### WHAT YOU SHOULD DO
Line by line, give the data again exactly as it appears, but without pictures.

### RECORDED DATA
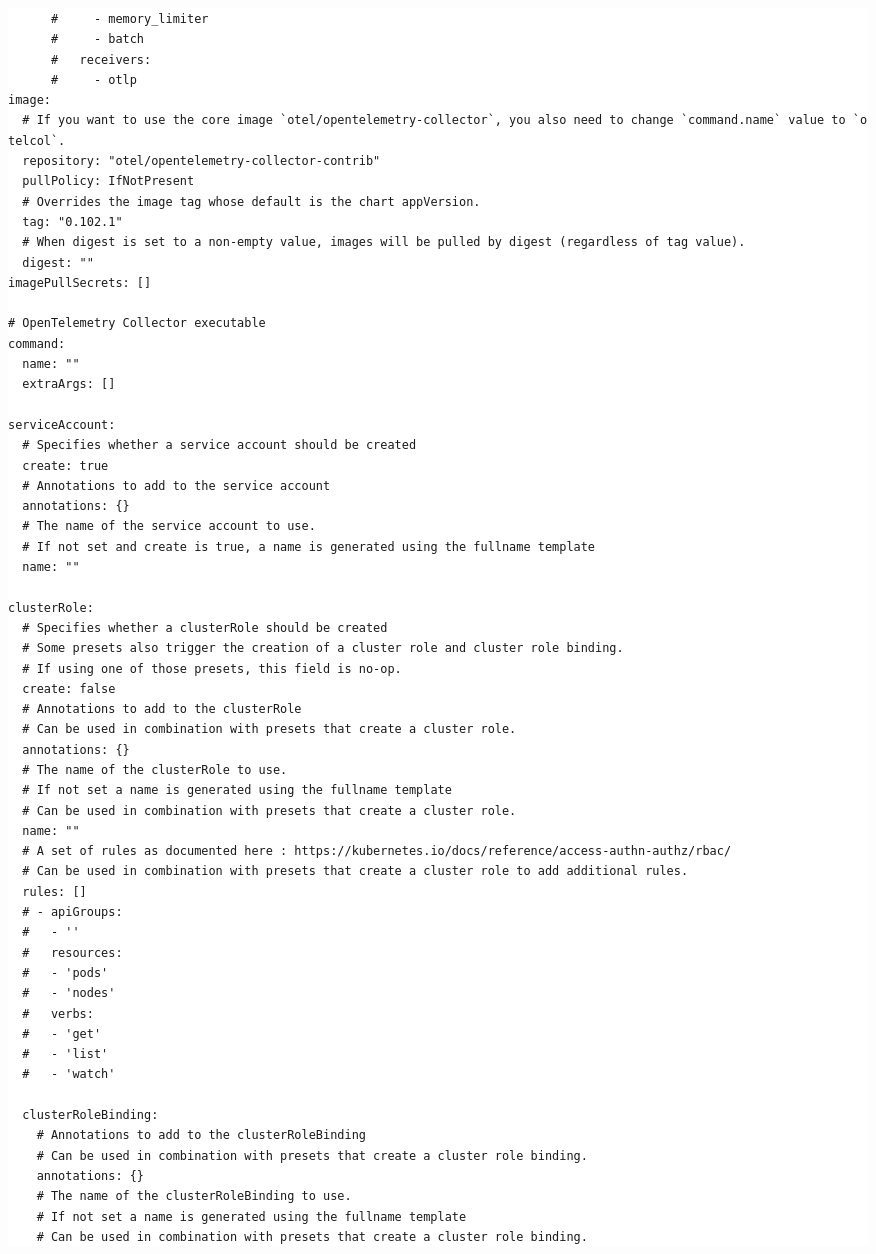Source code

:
 ```
      #     - memory_limiter
      #     - batch
      #   receivers:
      #     - otlp
image:
  # If you want to use the core image `otel/opentelemetry-collector`, you also need to change `command.name` value to `otelcol`.
  repository: "otel/opentelemetry-collector-contrib"
  pullPolicy: IfNotPresent
  # Overrides the image tag whose default is the chart appVersion.
  tag: "0.102.1"
  # When digest is set to a non-empty value, images will be pulled by digest (regardless of tag value).
  digest: ""
imagePullSecrets: []

# OpenTelemetry Collector executable
command:
  name: ""
  extraArgs: []

serviceAccount:
  # Specifies whether a service account should be created
  create: true
  # Annotations to add to the service account
  annotations: {}
  # The name of the service account to use.
  # If not set and create is true, a name is generated using the fullname template
  name: ""

clusterRole:
  # Specifies whether a clusterRole should be created
  # Some presets also trigger the creation of a cluster role and cluster role binding.
  # If using one of those presets, this field is no-op.
  create: false
  # Annotations to add to the clusterRole
  # Can be used in combination with presets that create a cluster role.
  annotations: {}
  # The name of the clusterRole to use.
  # If not set a name is generated using the fullname template
  # Can be used in combination with presets that create a cluster role.
  name: ""
  # A set of rules as documented here : https://kubernetes.io/docs/reference/access-authn-authz/rbac/
  # Can be used in combination with presets that create a cluster role to add additional rules.
  rules: []
  # - apiGroups:
  #   - ''
  #   resources:
  #   - 'pods'
  #   - 'nodes'
  #   verbs:
  #   - 'get'
  #   - 'list'
  #   - 'watch'

  clusterRoleBinding:
    # Annotations to add to the clusterRoleBinding
    # Can be used in combination with presets that create a cluster role binding.
    annotations: {}
    # The name of the clusterRoleBinding to use.
    # If not set a name is generated using the fullname template
    # Can be used in combination with presets that create a cluster role binding.
```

### RESPONSE
Source code

:
 ```
      #     - memory_limiter
      #     - batch
      #   receivers:
      #     - otlp
image:
  # If you want to use the core image `otel/opentelemetry-collector`, you also need to change `command.name` value to `otelcol`.
  repository: "otel/opentelemetry-collector-contrib"
  pullPolicy: IfNotPresent
  # Overrides the image tag whose default is the chart appVersion.
  tag: "0.102.1"
  # When digest is set to a non-empty value, images will be pulled by digest (regardless of tag value).
  digest: ""
imagePullSecrets: []

# OpenTelemetry Collector executable
command:
  name: ""
  extraArgs: []

serviceAccount:
  # Specifies whether a service account should be created
  create: true
  # Annotations to add to the service account
  annotations: {}
  # The name of the service account to use.
  # If not set and create is true, a name is generated using the fullname template
  name: ""

clusterRole:
  # Specifies whether a clusterRole should be created
  # Some presets also trigger the creation of a cluster role and cluster role binding.
  # If using one of those presets, this field is no-op.
  create: false
  # Annotations to add to the clusterRole
  # Can be used in combination with presets that create a cluster role.
  annotations: {}
  # The name of the clusterRole to use.
  # If not set a name is generated using the fullname template
  # Can be used in combination with presets that create a cluster role.
  name: ""
  # A set of rules as documented here : https://kubernetes.io/docs/reference/access-authn-authz/rbac/
  # Can be used in combination with presets that create a cluster role to add additional rules.
  rules: []
  # - apiGroups:
  #   - ''
  #   resources:
  #   - 'pods'
  #   - 'nodes'
  #   verbs:
  #   - 'get'
  #   - 'list'
  #   - 'watch'

  clusterRoleBinding:
    # Annotations to add to the clusterRoleBinding
    # Can be used in combination with presets that create a cluster role binding.
    annotations: {}
    # The name of the clusterRoleBinding to use.
    # If not set a name is generated using the fullname template
    # Can be used in combination with presets that create a cluster role binding.
```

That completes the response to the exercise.